Prevention and Treatment Research to Address HIV/AIDS Disparities in Women

NIH Guide Number: RFA-MD-18-004

Council Date: June 6, 2017

Objectives

This initiative will support health services and intervention research projects to understand and reduce racial/ethnic, geographic, and socioeconomic HIV disparities in US women.

Description of Initiative

This initiative will support projects to address racial/ethnic, geographic, and socioeconomic HIV disparities in US women. Projects may include intervention research to test new or adapted interventions, health services research to examine the effectiveness of exisiting programs or services, or implementation research to examine the uptake and sustainability of evidence-based interventions or practices. Projects may focus on HIV prevention, screening and diagnosis, and/or treatment. Projects should target documented disparities in HIV incidence, HIV-related service use, and/or morbidity and mortality among women from populations experiencing health disparities. Studies that address intersectionality across multiple population experiencing health disparities are encouraged (e.g. rural/urban status among African Americans).
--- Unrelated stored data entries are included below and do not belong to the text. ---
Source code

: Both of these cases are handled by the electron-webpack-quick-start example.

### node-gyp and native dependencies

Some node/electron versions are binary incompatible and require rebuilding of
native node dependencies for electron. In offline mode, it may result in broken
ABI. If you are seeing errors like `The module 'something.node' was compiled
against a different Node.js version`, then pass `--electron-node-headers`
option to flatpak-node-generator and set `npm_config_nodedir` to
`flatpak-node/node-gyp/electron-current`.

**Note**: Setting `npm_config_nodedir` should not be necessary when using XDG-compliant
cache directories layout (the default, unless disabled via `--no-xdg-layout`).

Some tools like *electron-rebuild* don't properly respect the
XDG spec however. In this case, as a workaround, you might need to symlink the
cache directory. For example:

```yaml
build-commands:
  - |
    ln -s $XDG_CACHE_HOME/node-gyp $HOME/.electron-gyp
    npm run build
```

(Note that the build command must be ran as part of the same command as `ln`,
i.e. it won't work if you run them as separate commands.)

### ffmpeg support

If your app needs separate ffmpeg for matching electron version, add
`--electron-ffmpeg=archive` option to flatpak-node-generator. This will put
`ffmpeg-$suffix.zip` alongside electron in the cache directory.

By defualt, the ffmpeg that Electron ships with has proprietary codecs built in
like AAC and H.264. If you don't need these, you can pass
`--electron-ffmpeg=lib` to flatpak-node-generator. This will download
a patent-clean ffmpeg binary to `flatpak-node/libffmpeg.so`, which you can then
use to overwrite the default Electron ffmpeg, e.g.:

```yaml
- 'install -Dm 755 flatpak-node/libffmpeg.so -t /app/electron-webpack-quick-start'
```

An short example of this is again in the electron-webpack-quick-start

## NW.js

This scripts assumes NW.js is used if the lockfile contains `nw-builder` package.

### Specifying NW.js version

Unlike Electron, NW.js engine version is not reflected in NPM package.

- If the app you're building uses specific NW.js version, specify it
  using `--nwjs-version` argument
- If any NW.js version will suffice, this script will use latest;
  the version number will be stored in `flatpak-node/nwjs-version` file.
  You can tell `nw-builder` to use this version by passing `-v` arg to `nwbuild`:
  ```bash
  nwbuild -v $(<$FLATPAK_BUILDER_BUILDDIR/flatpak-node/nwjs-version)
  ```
Areas of specific interest include but are not limited to the following topics as they pertain to women from populations experiencing health disparities:

  • HIV prevention programs that address specific risk factors among women, including access to care, poverty, adverse childhood experiences, trauma exposure, interpersonal violence, substance use, cultural beliefs, gender roles, and stigma.
  • Strategies to encourage routine HIV testing among women in primary care and OB/GYN settings as well as settings that serve high risk women, including women’s shelters, mental health and substance treatment settings, and criminal justice settings.
  • System, clinician, and/or patient-level strategies to retain women in the HIV care continuum in primary care, OB/GYN, and HIV-specific service settings.
  • Implementation science approaches to inform the adoption and sustainability of evidence-based interventions and practices to prevent HIV or engage women in HIV care.